* [MATERIAL TO PROCESS]:
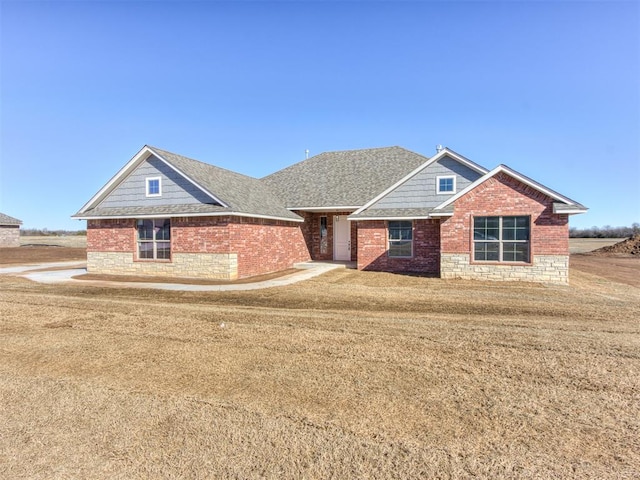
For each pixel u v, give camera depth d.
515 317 9.10
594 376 5.56
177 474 3.56
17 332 8.12
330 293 12.62
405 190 18.75
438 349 6.72
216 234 16.27
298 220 20.80
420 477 3.46
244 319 9.01
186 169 17.69
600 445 3.93
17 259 29.08
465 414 4.55
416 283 14.48
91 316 9.41
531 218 14.46
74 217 18.86
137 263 17.95
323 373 5.78
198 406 4.82
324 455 3.80
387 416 4.52
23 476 3.57
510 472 3.51
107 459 3.81
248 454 3.84
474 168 17.55
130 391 5.28
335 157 26.77
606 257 31.02
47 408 4.85
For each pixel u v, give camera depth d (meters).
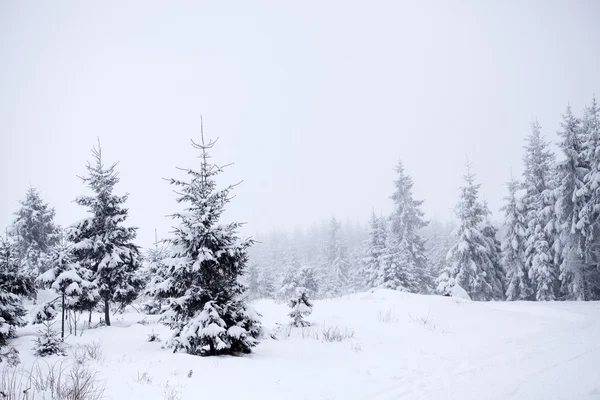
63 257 14.18
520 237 35.72
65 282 13.71
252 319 10.70
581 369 7.54
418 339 13.26
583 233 28.33
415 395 6.62
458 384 7.17
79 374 7.59
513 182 36.84
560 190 30.33
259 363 9.36
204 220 10.45
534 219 34.22
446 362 9.41
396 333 14.30
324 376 8.33
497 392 6.45
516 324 15.23
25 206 31.77
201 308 10.46
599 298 29.62
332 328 14.97
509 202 36.75
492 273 36.66
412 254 45.81
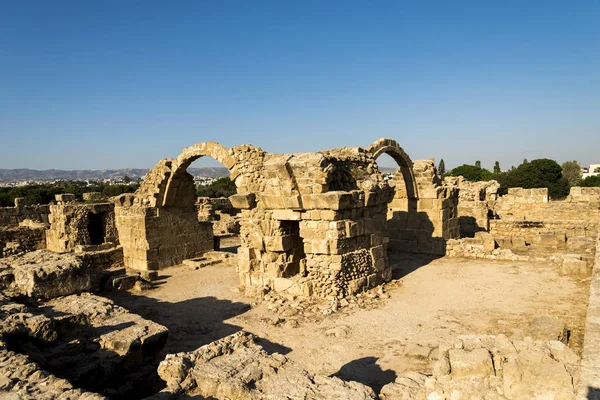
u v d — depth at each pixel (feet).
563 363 17.53
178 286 52.19
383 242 49.83
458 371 18.71
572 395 15.84
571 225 75.31
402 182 67.97
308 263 43.62
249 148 48.55
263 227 46.55
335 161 44.70
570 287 43.93
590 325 18.58
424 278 50.75
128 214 63.82
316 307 40.40
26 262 35.86
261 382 19.81
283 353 30.83
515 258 58.23
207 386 19.76
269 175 44.91
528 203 93.40
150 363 27.17
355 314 38.37
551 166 196.54
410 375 22.38
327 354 30.30
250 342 24.29
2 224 93.40
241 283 49.14
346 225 42.70
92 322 28.68
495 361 18.67
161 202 63.21
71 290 34.30
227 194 210.79
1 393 17.20
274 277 45.88
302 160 42.75
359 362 28.81
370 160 51.49
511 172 216.54
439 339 32.09
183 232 66.64
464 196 92.68
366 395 18.69
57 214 77.41
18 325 24.73
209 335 35.09
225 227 99.50
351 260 43.78
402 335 33.17
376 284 47.09
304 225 43.57
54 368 23.41
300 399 18.21
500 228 80.59
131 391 24.81
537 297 41.19
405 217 68.18
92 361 24.59
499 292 43.52
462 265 56.80
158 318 39.99
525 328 33.24
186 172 62.75
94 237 82.48
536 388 16.51
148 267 61.36
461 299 41.78
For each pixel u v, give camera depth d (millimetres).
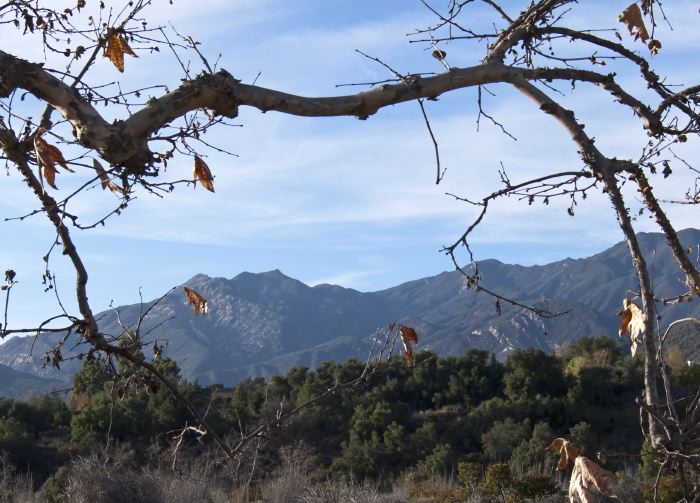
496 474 18453
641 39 3551
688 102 3607
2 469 20281
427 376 30500
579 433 23797
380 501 18766
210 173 2754
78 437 20641
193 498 13000
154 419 18328
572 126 3244
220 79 2674
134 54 3020
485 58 3383
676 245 3484
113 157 2529
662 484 9375
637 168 3301
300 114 2822
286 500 15461
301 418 24547
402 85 2977
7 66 2469
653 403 3027
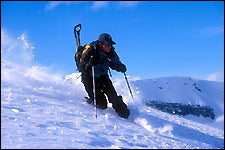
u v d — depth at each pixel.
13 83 9.03
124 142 5.73
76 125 6.29
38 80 10.18
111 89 8.20
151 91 144.00
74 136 5.56
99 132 6.11
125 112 8.03
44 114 6.65
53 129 5.76
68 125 6.18
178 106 146.88
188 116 146.88
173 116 10.72
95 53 8.16
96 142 5.42
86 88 8.44
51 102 7.83
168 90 153.38
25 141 4.98
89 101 8.55
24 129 5.50
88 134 5.82
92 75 8.29
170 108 141.25
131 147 5.45
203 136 8.05
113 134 6.18
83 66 8.20
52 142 5.09
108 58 8.37
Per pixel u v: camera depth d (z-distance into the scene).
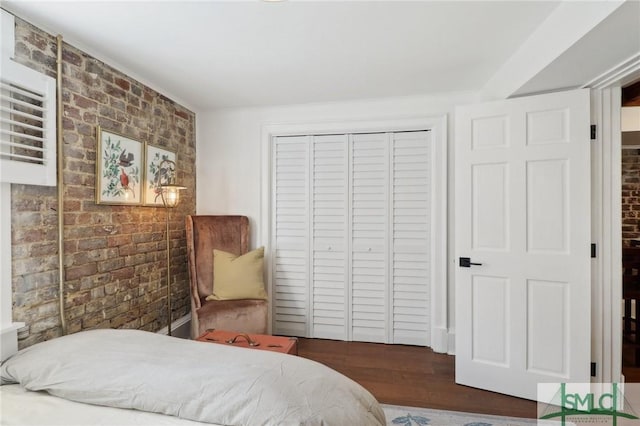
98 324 1.93
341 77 2.32
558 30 1.53
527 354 2.00
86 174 1.85
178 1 1.45
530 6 1.51
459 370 2.18
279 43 1.84
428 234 2.76
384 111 2.76
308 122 2.89
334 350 2.71
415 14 1.57
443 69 2.19
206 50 1.92
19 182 1.46
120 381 1.08
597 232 1.89
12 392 1.17
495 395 2.05
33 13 1.52
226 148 3.06
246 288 2.62
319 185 2.96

* [ACTION ITEM]:
Only the lines from the one with "120 381 1.08" through the last line of the records belong in the answer, each copied exactly.

* [ANSWER BOX]:
120 381 1.08
597 232 1.89
12 392 1.17
495 395 2.05
33 13 1.52
226 148 3.06
246 288 2.62
319 185 2.96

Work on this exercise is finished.